Why differentiate leadership from management?

  • Because all organizations have two fundamentally different tasks:
    • to execute today's business as efficiently as possible
    • to devise new directions for future success - innovation.
  • This has become increasingly obvious as more and more emphasis is placed on innovation as a major source of competitive advantage.
  • It makes sense, therefore, to align the managerial function with executing today's business and leadership with generating new directions.
  • Clearly, management is a set of responsibilities because you have to be organized and systematic to deliver agreed outcomes and other people expect this of you.
  • Conversely, leadership is an episodic act like creativity that some people will exhibit some times and not other times - it is not a position of responsibility.

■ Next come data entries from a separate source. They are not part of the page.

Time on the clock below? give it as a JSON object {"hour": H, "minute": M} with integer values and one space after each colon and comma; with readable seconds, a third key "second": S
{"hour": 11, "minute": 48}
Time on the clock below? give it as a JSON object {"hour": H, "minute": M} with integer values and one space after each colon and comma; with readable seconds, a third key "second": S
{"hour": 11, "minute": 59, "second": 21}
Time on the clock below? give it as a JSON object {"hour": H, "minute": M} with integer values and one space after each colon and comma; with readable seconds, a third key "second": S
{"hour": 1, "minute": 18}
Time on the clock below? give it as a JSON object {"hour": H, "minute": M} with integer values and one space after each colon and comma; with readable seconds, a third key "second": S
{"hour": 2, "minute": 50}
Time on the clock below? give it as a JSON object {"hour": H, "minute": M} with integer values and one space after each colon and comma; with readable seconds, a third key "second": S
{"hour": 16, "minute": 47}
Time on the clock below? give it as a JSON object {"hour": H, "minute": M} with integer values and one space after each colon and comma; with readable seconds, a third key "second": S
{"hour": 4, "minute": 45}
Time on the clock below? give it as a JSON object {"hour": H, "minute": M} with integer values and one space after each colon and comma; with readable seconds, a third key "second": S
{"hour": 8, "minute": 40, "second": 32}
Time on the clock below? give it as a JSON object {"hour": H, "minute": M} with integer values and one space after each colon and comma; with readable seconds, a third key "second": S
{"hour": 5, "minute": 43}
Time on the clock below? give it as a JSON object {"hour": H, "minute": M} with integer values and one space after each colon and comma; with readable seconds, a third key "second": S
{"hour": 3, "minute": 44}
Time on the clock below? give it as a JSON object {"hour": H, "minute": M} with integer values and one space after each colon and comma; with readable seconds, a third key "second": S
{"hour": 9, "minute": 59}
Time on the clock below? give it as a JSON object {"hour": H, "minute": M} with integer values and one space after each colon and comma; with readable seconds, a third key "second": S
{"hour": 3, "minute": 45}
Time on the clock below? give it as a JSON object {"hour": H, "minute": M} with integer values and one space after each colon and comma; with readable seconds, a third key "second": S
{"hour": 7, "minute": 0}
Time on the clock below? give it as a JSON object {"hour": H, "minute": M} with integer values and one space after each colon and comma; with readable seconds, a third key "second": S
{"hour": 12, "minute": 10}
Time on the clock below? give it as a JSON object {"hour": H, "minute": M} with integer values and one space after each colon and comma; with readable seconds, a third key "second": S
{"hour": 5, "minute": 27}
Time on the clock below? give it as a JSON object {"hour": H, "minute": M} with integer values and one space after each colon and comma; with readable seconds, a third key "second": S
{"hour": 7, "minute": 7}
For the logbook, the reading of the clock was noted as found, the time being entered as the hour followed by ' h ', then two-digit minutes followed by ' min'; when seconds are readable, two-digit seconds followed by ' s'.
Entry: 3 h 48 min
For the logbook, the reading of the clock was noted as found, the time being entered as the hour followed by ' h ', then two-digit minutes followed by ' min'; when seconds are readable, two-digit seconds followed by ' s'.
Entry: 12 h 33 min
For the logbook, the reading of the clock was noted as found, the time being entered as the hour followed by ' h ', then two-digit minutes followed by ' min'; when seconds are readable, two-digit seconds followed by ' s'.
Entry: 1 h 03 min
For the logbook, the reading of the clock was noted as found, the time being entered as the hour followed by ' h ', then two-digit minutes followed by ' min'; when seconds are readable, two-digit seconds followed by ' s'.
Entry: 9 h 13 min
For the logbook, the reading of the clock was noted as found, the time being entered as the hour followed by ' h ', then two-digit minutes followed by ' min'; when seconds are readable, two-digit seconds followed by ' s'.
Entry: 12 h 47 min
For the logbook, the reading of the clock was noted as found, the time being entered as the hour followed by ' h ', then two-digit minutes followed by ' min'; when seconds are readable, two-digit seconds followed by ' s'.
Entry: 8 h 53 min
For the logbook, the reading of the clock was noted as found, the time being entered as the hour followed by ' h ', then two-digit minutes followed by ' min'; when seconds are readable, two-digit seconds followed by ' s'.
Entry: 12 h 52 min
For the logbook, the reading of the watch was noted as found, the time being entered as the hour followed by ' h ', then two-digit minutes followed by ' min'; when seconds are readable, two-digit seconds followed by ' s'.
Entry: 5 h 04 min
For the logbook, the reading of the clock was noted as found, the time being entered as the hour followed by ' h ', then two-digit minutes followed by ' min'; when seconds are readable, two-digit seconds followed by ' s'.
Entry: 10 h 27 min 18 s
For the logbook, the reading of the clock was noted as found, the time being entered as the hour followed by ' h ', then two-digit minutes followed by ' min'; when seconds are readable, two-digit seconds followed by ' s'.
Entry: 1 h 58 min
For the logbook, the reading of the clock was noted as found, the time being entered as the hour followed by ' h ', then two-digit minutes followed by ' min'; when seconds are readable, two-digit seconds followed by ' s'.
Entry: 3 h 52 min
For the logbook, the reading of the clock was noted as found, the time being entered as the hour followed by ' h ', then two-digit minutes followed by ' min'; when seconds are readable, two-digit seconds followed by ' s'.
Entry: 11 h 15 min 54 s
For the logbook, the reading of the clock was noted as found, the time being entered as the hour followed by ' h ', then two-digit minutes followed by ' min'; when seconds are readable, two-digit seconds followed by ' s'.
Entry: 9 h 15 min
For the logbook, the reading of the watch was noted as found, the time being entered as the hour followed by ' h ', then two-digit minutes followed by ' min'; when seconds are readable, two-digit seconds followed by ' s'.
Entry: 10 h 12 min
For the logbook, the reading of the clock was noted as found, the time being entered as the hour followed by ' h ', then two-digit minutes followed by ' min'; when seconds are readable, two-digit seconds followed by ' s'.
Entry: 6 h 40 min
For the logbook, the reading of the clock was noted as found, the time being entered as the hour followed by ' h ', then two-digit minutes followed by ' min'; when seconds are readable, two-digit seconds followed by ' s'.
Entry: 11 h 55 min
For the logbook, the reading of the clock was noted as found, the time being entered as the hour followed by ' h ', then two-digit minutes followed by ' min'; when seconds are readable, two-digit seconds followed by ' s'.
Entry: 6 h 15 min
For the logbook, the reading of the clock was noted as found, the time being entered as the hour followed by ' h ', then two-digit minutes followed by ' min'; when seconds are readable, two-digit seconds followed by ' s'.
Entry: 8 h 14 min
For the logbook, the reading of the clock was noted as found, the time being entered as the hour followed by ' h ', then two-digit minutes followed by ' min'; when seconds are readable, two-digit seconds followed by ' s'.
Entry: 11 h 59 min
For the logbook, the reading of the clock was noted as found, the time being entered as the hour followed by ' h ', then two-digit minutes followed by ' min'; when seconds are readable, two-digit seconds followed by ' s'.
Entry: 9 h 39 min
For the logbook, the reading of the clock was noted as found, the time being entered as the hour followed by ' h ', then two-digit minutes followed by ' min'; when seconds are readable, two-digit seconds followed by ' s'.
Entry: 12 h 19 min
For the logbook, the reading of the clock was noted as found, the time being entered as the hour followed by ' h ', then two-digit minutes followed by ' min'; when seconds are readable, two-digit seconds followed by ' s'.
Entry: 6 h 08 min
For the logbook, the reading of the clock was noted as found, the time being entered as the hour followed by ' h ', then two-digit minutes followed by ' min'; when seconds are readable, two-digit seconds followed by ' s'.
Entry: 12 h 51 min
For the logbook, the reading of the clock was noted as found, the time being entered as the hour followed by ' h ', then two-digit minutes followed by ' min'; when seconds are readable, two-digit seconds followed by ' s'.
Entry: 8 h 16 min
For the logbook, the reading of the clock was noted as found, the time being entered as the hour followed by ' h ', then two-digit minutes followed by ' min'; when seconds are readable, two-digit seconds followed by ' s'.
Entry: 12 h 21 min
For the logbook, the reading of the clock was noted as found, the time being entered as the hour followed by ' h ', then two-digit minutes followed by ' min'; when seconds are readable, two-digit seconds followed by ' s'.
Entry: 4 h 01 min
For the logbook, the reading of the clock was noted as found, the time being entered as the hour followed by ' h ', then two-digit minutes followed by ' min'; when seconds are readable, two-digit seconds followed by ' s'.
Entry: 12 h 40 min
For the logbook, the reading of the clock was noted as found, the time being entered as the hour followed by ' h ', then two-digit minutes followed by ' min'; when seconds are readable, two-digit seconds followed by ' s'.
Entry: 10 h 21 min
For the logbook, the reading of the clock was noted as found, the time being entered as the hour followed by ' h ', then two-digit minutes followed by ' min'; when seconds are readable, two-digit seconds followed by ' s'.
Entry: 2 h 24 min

  • Getting clear about this distinction is important for strategic reasons - it helps us to focus our energies where we can gain the greatest potential payback. Executives who think they are leading when they are only managing are blocking the leadership of others and hence potentially limiting the innovation their organizations need to survive. They also run the risk of creating excessive dependency on themselves among others.
  • When leadership and management are clearly differentiated, you must identify areas for change and have the courage to champion them to show leadership. No longer can you call yourself a leader simply because you are an good manager.
  • At the same time, effective, profitable execution is just as important for busines success as generating the future. It is time to raise the profile of managers and stop the bandwagon which is compelling everyone to call themselves leaders, as if managers are somehow lower class citizens or nonfunctional elements.
  • Hence it is vital to differentiate between leadership and management - one serves the function of finding a new direction, the other the function of getting us there efficiently.
  • While one person can, in principle, perform both functions, only one person would normally be the manager of a group.
  • Conversely, leadership can be shown by all and it can shift from one person to another rapidly in any given context.